Volker Ullrich, Dr. phil., Dr. h.c., ist Historiker und ZEIT-Autor. Er ist durch zahlreiche Beiträge zur Geschichte des Ersten Weltkriegs und der Revolution von 1918/19 ausgewiesen. Bei C. H. Beck ist zuletzt von ihm erschienen: Das erhabene Ungeheuer. Napoleon und andere historische Reportagen (bsr 1774)

Inhalt

Einleitung

  I. Die Vorgeschichte der Revolution

1. Die Revolutionierung der wilhelminischen Gesellschaft im Ersten Weltkrieg

2. «Burgfriede» und Spaltung der Sozialdemokratie

3. Die verspätete Reform

 II. Die erste Phase der Revolution (November 1918 – Februar 1919)

1. Der Aufstand in Kiel und die Ausbreitung der revolutionären Bewegung

2. Der 9. November in Berlin und die Bildung der Regierung der Volksbeauftragten

3. Der Alltag der Revolution

4. Revolution und Konterrevolution

5. Der Rätekongress

6. Die Weihnachtskrise und das Ausscheiden der USPD aus der Regierung

7. Von der Gründung der KPD zur Niederschlagung des Januaraufstands

8. Die Ermordung von Rosa Luxemburg und Karl Liebknecht

9. Die Wahlen zur Nationalversammlung und die Bildung der Weimarer Koalition

III. Die zweite Phase der Revolution (Februar 1919 – August 1919)

1. Der Ruf nach Sozialisierung

2. Die Berliner Märzmassaker

3. Die Münchner Räterepublik

4. Versailler Vertrag und Kriegsschuldfrage

5. Die Weimarer Verfassung

6. Ausblick

Zeittafel

Literatur

Personenregister

Einleitung

Als «die größte aller Revolutionen» feierte Theodor Wolff, der Chefredakteur des liberalen «Berliner Tageblatts», in einem Leitartikel vom 10. November 1918 den Sturz der Hohenzollernherrschaft am Tag zuvor. In seinen 1936 im französischen Exil geschriebenen Erinnerungen zeigte er sich hingegen stark ernüchtert: «Bei Berührung mit diesem Ereignis verflüchtigt sich aus der Sprache des Chronisten gewissermaßen jedes Atom einer pathetischen Substanz.» Mit dem Wandel seines Urteils stand der prominente Journalist nicht allein da, denn dieses Urteil entsprach dem Prozess der Verdrängung und Umwertung der Revolution, der schon bald nach 1919 eingesetzt hatte. In der Rückschau erschienen die umwälzenden Ereignisse des November 1918 in immer grellerem Licht. Mit dieser Revolution mochte sich kaum mehr jemand identifizieren, nicht einmal die Sozialdemokraten, die von der politischen Rechten und später den Nationalsozialisten als «Novemberverbrecher» diffamiert wurden. So wurde der November 1918 nicht zum Gründungsmythos der Weimarer Republik, und in ihrer Schlussphase, erst recht nach ihrem Scheitern, verstärkten sich die Zweifel, ob das, was sich in ihrer Geburtsstunde zugetragen hatte, überhaupt den Namen einer Revolution verdiente.

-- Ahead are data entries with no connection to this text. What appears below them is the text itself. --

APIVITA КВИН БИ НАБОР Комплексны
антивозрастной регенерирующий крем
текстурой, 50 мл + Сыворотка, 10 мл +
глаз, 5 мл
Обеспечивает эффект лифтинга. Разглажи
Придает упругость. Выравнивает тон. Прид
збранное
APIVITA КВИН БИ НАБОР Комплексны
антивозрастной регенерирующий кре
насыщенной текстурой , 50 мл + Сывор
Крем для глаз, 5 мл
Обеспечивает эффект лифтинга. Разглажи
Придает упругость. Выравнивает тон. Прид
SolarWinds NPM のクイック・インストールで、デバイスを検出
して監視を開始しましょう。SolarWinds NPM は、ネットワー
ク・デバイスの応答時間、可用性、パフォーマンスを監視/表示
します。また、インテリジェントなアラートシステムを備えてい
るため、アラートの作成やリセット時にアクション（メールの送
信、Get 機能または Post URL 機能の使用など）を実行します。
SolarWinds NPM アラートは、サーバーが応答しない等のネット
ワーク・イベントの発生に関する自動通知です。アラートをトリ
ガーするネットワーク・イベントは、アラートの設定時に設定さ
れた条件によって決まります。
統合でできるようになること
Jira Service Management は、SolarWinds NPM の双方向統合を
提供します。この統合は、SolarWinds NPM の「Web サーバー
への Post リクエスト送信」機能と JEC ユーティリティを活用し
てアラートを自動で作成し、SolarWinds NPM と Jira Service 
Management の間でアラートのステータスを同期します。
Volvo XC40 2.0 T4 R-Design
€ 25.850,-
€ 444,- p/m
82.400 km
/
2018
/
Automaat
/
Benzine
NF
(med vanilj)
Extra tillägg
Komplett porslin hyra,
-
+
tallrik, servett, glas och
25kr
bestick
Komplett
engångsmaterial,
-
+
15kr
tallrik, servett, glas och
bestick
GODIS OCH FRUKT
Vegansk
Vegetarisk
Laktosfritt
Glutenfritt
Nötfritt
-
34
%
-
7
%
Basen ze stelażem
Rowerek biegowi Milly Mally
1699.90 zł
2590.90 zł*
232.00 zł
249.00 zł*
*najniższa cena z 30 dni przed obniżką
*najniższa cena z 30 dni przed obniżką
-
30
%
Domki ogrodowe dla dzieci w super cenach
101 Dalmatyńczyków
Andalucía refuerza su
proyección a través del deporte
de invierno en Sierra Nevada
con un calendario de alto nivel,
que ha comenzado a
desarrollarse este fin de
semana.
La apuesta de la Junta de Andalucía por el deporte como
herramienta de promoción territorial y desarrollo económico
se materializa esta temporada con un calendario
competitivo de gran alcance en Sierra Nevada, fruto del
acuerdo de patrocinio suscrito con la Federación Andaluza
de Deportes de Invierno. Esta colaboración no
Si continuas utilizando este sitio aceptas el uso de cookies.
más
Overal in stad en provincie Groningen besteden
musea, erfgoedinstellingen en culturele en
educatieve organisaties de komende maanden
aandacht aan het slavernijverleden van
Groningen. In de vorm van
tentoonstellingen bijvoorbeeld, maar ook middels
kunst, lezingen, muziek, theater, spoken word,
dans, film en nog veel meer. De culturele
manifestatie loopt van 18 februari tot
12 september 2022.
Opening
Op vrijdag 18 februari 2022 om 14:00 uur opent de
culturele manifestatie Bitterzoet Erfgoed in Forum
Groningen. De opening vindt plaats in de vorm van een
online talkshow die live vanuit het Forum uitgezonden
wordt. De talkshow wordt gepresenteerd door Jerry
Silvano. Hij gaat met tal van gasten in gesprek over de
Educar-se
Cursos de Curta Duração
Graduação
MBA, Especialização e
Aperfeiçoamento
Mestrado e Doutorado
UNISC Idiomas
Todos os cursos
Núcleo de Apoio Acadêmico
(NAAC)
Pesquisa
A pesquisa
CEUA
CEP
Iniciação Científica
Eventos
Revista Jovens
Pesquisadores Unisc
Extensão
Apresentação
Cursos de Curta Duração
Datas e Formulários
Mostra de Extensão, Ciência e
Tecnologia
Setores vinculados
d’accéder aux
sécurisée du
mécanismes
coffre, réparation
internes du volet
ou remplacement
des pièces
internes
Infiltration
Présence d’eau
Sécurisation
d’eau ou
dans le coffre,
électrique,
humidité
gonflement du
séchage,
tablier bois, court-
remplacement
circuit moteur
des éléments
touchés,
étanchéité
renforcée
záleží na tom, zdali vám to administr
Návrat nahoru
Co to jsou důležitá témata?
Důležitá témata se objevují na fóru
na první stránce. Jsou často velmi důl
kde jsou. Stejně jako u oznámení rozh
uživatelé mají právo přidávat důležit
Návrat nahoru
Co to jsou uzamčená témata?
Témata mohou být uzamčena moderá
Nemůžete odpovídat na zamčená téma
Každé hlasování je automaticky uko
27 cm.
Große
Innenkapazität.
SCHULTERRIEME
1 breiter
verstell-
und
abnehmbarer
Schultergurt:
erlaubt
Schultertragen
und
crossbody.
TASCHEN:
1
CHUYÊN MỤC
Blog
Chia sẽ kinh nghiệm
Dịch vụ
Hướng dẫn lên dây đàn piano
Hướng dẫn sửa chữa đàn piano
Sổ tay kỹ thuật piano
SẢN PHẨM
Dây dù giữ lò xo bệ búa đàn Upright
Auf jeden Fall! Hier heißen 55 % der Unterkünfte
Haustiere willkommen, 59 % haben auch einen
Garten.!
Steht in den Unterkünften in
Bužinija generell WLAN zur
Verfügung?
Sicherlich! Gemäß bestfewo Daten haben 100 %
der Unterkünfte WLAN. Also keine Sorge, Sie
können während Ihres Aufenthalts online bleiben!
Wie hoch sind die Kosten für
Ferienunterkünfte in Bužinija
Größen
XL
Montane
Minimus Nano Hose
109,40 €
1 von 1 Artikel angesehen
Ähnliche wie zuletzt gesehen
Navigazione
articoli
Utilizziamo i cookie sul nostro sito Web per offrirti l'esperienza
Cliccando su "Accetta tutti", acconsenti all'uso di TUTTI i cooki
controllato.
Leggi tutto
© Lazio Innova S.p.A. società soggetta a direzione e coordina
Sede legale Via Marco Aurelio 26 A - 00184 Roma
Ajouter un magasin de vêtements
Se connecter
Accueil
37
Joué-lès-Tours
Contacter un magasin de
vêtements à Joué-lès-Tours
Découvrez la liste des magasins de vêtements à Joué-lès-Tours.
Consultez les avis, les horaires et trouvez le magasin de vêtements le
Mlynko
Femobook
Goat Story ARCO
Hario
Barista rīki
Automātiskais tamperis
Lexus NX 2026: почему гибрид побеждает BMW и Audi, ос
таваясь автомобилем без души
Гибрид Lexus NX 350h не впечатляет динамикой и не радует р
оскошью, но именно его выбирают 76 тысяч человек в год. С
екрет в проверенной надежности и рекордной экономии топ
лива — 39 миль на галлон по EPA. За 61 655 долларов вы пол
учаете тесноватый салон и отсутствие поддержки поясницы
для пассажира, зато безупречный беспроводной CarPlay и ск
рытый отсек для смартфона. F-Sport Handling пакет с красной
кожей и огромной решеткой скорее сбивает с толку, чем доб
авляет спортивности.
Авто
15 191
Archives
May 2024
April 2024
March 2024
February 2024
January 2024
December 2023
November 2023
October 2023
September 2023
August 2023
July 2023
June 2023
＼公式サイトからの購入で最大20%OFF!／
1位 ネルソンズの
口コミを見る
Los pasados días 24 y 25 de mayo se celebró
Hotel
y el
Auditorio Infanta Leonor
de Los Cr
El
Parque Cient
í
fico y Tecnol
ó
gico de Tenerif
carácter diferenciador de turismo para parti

Diese Sicht auf die Revolution von 1918/19 änderte sich nach 1945 grundlegend. Die führenden Repräsentanten der Sozialdemokratie wurden vom NS-Stigma der «Novemberverbrecher» befreit. Gleichzeitig hieß es, für ihren Kurs der scharfen Abgrenzung nach links und der engen Zusammenarbeit mit den alten Eliten des Kaiserreichs habe es keine Alternative gegeben, denn andernfalls wäre Deutschland ins Fahrwasser des «Bolschewismus» geraten. Diese Deutung, die ganz im Zeichen einer antikommunistisch ausgerichteten Geschichtspolitik stand, fasste Karl Dietrich Erdmann 1955 so zusammen: entweder «die soziale Revolution im Bündnis mit den auf eine proletarische Diktatur hindrängenden Kräften oder die parlamentarische Republik im Bündnis mit den konservativen Kräften wie dem alten Offizierskorps».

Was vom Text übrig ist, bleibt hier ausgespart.